Libra would be decentralized like all other cryptocurrencies; however, control of the heavily scrutinized coin would be in the hands of a Swiss-based non-profit organization. “Any breakdown in the functioning of this currency, in the management of its reserves, could create considerable financial disruption. All these concerns about Libra are serious. I therefore want to say with plenty of clarity: in these conditions, we cannot authorise the development of Libra on European soil,” continued the French minister, stopping short of offering a plan on how to do so.
In a further setback to Libra in its attempts to launch in Europe, German parliamentarian Thomas Heilmann, who is responsible for blockchain policy within his CDU party, reaffirmed the apprehensions of his French counterpart by saying “no private entity can claim monetary power, which is inherent to the sovereignty of nations.” The European Commission responded by saying it would assess all aspects of Libra to further understand the potential issues raised by Le Maire.

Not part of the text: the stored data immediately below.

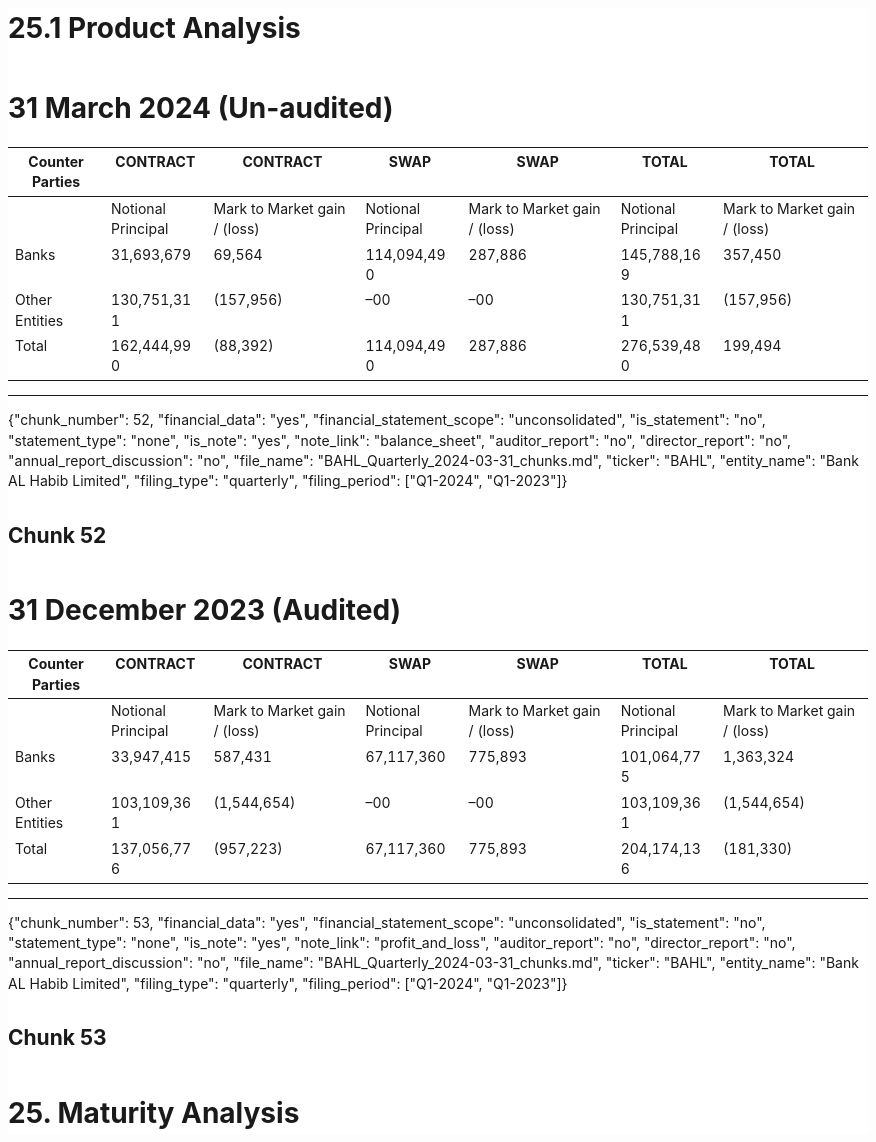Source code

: # 25.1 Product Analysis

# 31 March 2024 (Un-audited)

|Counter Parties|CONTRACT|CONTRACT|SWAP|SWAP|TOTAL|TOTAL|
|---|---|---|---|---|---|---|
| |Notional Principal|Mark to Market gain / (loss)|Notional Principal|Mark to Market gain / (loss)|Notional Principal|Mark to Market gain / (loss)|
|Banks|31,693,679|69,564|114,094,490|287,886|145,788,169|357,450|
|Other Entities|130,751,311|(157,956)|–00|–00|130,751,311|(157,956)|
|Total|162,444,990|(88,392)|114,094,490|287,886|276,539,480|199,494|

---

{"chunk_number": 52, "financial_data": "yes", "financial_statement_scope": "unconsolidated", "is_statement": "no", "statement_type": "none", "is_note": "yes", "note_link": "balance_sheet", "auditor_report": "no", "director_report": "no", "annual_report_discussion": "no", "file_name": "BAHL_Quarterly_2024-03-31_chunks.md", "ticker": "BAHL", "entity_name": "Bank AL Habib Limited", "filing_type": "quarterly", "filing_period": ["Q1-2024", "Q1-2023"]}
## Chunk 52


# 31 December 2023 (Audited)

|Counter Parties|CONTRACT|CONTRACT|SWAP|SWAP|TOTAL|TOTAL|
|---|---|---|---|---|---|---|
| |Notional Principal|Mark to Market gain / (loss)|Notional Principal|Mark to Market gain / (loss)|Notional Principal|Mark to Market gain / (loss)|
|Banks|33,947,415|587,431|67,117,360|775,893|101,064,775|1,363,324|
|Other Entities|103,109,361|(1,544,654)|–00|–00|103,109,361|(1,544,654)|
|Total|137,056,776|(957,223)|67,117,360|775,893|204,174,136|(181,330)|

---

{"chunk_number": 53, "financial_data": "yes", "financial_statement_scope": "unconsolidated", "is_statement": "no", "statement_type": "none", "is_note": "yes", "note_link": "profit_and_loss", "auditor_report": "no", "director_report": "no", "annual_report_discussion": "no", "file_name": "BAHL_Quarterly_2024-03-31_chunks.md", "ticker": "BAHL", "entity_name": "Bank AL Habib Limited", "filing_type": "quarterly", "filing_period": ["Q1-2024", "Q1-2023"]}
## Chunk 53


# 25. Maturity Analysis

Today’s news continues to add to Libra’s regulatory misery, following a warning from the US Treasury that the cryptocurrency must comply with the highest regulatory compliance standards before it is launched. With this intense series of regulatory setbacks, coupled with news that some investors were getting cold feet and considering withdrawing their stake, one could begin to wonder if Libra will ever see the light of day.